赵丽华所有的诗 “废话诗”再现“重口味” 所有分行文字都是诗?
前有“梨花体”红遍网络,后有“羊羔体”叫嚣江湖,近日,线上又杀出一种“废话诗”“天上的白云真白啊/真的,很白很白/非常白/非常非常十分白/极其白/贼白/简直白死了/啊”,再为诗歌注入“重口味”。网友们纷纷吐槽:这到底是用来锻炼嘴部肌肉的恶搞,还是颠覆主流话语体系的“语言实验”呢?难道所有分行文字都是诗?
想到什么说什么
上月下旬,有网友在微博上晒出先锋诗人乌青的三首诗《假如你真的要给我钱》、《对白云的赞美》和《怎么办》。由于这些诗作如自言自语式地唠嗑,不讲究任何文采,想到什么说什么,似乎完全跳过思维过程,故而得名“废话诗”。
比如在《假如你真的要给我钱》中,乌青罗列了不同的银行及汇款账号,示意读此诗者可通过实际行动对其诗作进行理解:“我的银行账号如下:招商银行/6225菖菖菖菖74/郑功宇/建设银行/4367菖菖菖菖13/郑功宇/工商银行/6222菖菖菖菖30/郑功宇”。
那首《怎么办》更是以不着边际的碎碎念让人笑得肚子疼:“我打电话,给张建华/接电话的是/他母亲/我问:张建华在吗/他母亲说,在、在大便/我说,在大便啊/他母亲说是的/我对张建华的母亲说/那怎么办呢?”

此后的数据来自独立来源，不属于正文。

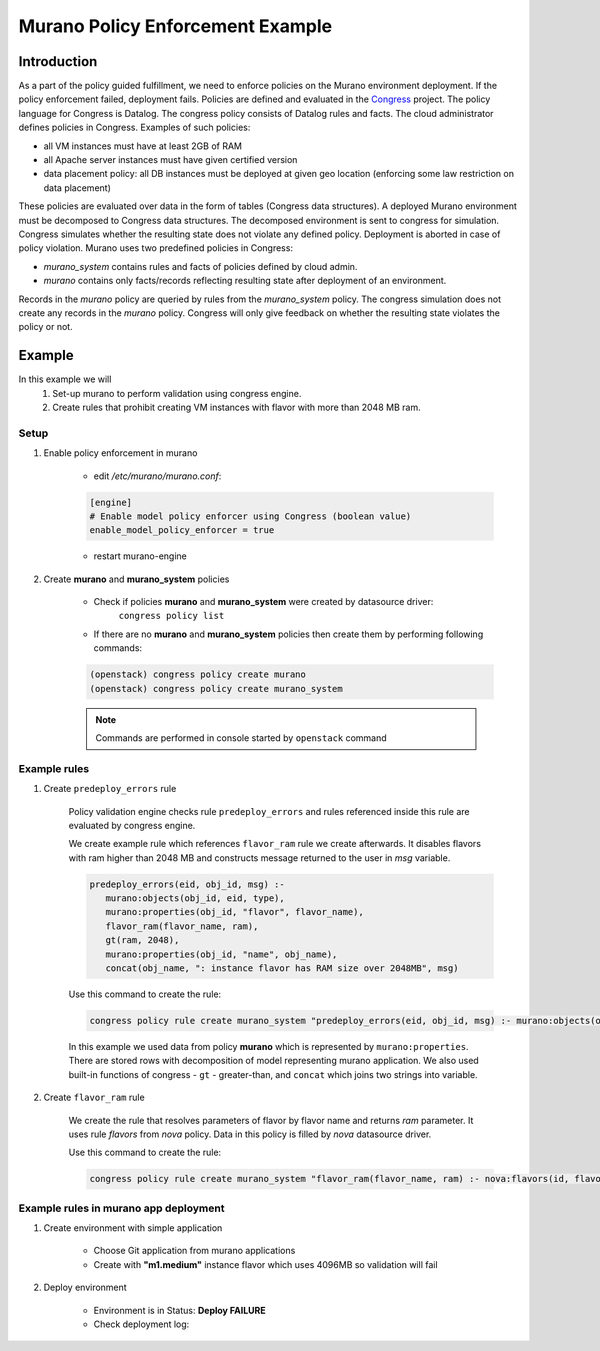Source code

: =================================
Murano Policy Enforcement Example
=================================

Introduction
============
As a part of the policy guided fulfillment, we need to enforce policies on the Murano environment deployment.
If the policy enforcement failed, deployment fails. Policies are defined and evaluated in the Congress_ project.
The policy language for Congress is Datalog. The congress policy consists of Datalog rules and facts.
The cloud administrator defines policies in Congress. Examples of such policies:

* all VM instances must have at least 2GB of RAM
* all Apache server instances must have given certified version
* data placement policy: all DB instances must be deployed at given geo location (enforcing some law restriction on data placement)

These policies are evaluated over data in the form of tables (Congress data structures). A deployed Murano environment must be
decomposed to Congress data structures. The decomposed environment is sent to congress for simulation. Congress simulates
whether the resulting state does not violate any defined policy. Deployment is aborted in case of policy violation.
Murano uses two predefined policies in Congress:

* *murano_system* contains rules and facts of policies defined by cloud admin.
* *murano* contains only facts/records reflecting resulting state after deployment of an environment.

Records in the *murano* policy are queried by rules from the *murano_system* policy. The congress simulation does not create any
records in the *murano* policy. Congress will only give feedback on whether the resulting state violates the policy or not.

.. _Congress: https://wiki.openstack.org/wiki/Congress

Example
=======
In this example we will
    #. Set-up murano to perform validation using congress engine.
    #. Create rules that prohibit creating VM instances with flavor with more than 2048 MB ram.

Setup
-----
#. Enable policy enforcement in murano

    - edit */etc/murano/murano.conf*:

    .. code-block:: ini

        [engine]
        # Enable model policy enforcer using Congress (boolean value)
        enable_model_policy_enforcer = true
    ..

    - restart murano-engine

#. Create **murano** and **murano_system** policies

    - Check if policies **murano** and **murano_system** were created by datasource driver:
        ``congress policy list``
    - If there are no **murano** and **murano_system** policies then create them by performing following commands:

    .. code-block:: console

        (openstack) congress policy create murano
        (openstack) congress policy create murano_system
    ..

    .. note:: Commands are performed in console started by ``openstack`` command

Example rules
-------------

#. Create ``predeploy_errors`` rule

    Policy validation engine checks rule ``predeploy_errors`` and rules referenced inside this rule are evaluated by congress engine.

    We create example rule which references ``flavor_ram`` rule we create afterwards. It disables flavors with ram higher than 2048 MB and constructs message returned to the user in *msg* variable.

    .. code-block:: console

        predeploy_errors(eid, obj_id, msg) :-
           murano:objects(obj_id, eid, type),
           murano:properties(obj_id, "flavor", flavor_name),
           flavor_ram(flavor_name, ram),
           gt(ram, 2048),
           murano:properties(obj_id, "name", obj_name),
           concat(obj_name, ": instance flavor has RAM size over 2048MB", msg)
    ..

    Use this command to create the rule:

    .. code-block:: console

      congress policy rule create murano_system "predeploy_errors(eid, obj_id, msg) :- murano:objects(obj_id, eid, type), murano:properties(obj_id, \"flavor\", flavor_name), flavor_ram(flavor_name, ram), gt(ram, 2048), murano:properties(obj_id, \"name\", obj_name), concat(obj_name, \": instance flavor has RAM size over 2048MB\", msg)"
    ..

    In this example we used data from policy **murano** which is represented by ``murano:properties``. There are stored rows with decomposition of model representing murano application. We also used built-in functions of congress - ``gt`` - greater-than, and ``concat`` which joins two strings into variable.

#. Create ``flavor_ram`` rule

    We create the rule that resolves parameters of flavor by flavor name and returns *ram* parameter. It uses rule *flavors* from *nova* policy. Data in this policy is filled by *nova* datasource driver.

    Use this command to create the rule:

    .. code-block:: console

        congress policy rule create murano_system "flavor_ram(flavor_name, ram) :- nova:flavors(id, flavor_name, cpus, ram)"
    ..

Example rules in murano app deployment
--------------------------------------

#. Create environment with simple application

    - Choose Git application from murano applications
    - Create with **"m1.medium"** instance flavor which uses 4096MB so validation will fail

    .. image:: new-instance.png


#. Deploy environment

    - Environment is in Status: **Deploy FAILURE**
    - Check deployment log:

    .. image:: deployment-log.png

“垃圾”、“简直是对基本审美观的侮辱”、“读你的诗还不如打开电视看广告”、“李白杜甫一定会泪流满面”……这些“诗”尽管招来串串骂名,然其被模仿的程度一点儿也不亚于它的关注度,当然,是以一种炮制“冷笑话”般的态度。
像网友“吃番茄的嘎嘎”就写道:“本人的肚子啊/真的很饿,很饿/非常饿/非常非常十分饿/极其饿/贼饿/简直饿死了/啊”,恶搞“对饿的体会”。面对争议,多年来名不见经传的乌青也未改自己先锋诗人的本色,旋即创作出一首名为《我火了》的“废话诗”来应和这场发端于线上的“乌青热”:“我给我妈打电话告诉她/最近我在网上火了/是吗?我妈不会上网,真的吗?/真的,我亲爱的妈妈/这次我绝对没有骗你/我妈听了很高兴,然后呢?/然后我就不火了。
我说。”
“诗歌”定义待更新?
长期致力于消解诗歌的先锋诗人杨黎力挺乌青,并试图扭转大众对于诗歌的固有看法:“长期以来,我们的诗歌伤害了你们。当然,这种伤害并不是说我们限制了你们的自由,而仅仅是让你们意识到,其实你们也可以写诗。”被戏称为“梨花教主”的赵丽华更是强调:"所有分行文字都是诗"这个基本的常识都需要反复跟大家讲,这本身就很悲哀。”
然而,更多的人不能认同“废话诗”的逻辑,指出这与真正的诗歌创意相去甚远。科普作家杨轶就在微博上直言乌青的诗“高调地把垃圾当作至宝,将废话视为本源”,并将其视为“诗坛上的一大骗局分明是皇帝的新衣,却被吹捧成梵高的画,妄想进出顶级的美术馆,卖出惊人的天价”。
在杨轶看来,艺术应当是源于生活却又高于生活的,诗歌作为艺术的一种,不可能只是简单复制生活的片段,或是随意组合只言片语,而必须建立在生活的基础上,“通过提炼、浓缩或夸张等手法,塑造某种形象以反映社会生活或比现实更有典型性的一种社会意识形态,同时向读者展现作者内心的欲望、情绪和观点,起到激发读者思想、情感或共鸣的作用”。
上海作家协会副主席、诗人赵丽宏也说乌青的创作充其量仅是“废话”而已:“古往今来,但凡好的诗歌都能引起人们心灵上的共鸣。尽管诗歌的评价标准、创作风格等会随着时代而发生变化,但其所表达的意境、表现的方式以及最重要的元素个性的、精致的语言文字,都应该是能够在浩瀚的历史长河中让读者动容的,或欢乐,或忧伤。
”赵丽宏说:“诗歌作为"文学中的文学",是节奏、音韵、文字等要素的美妙结合,是一种高度集中概括的语言艺术,绝非一些人时下无聊的涂鸦。即便这种涂鸦能够红极一时,也断然难以经受时间的考验。”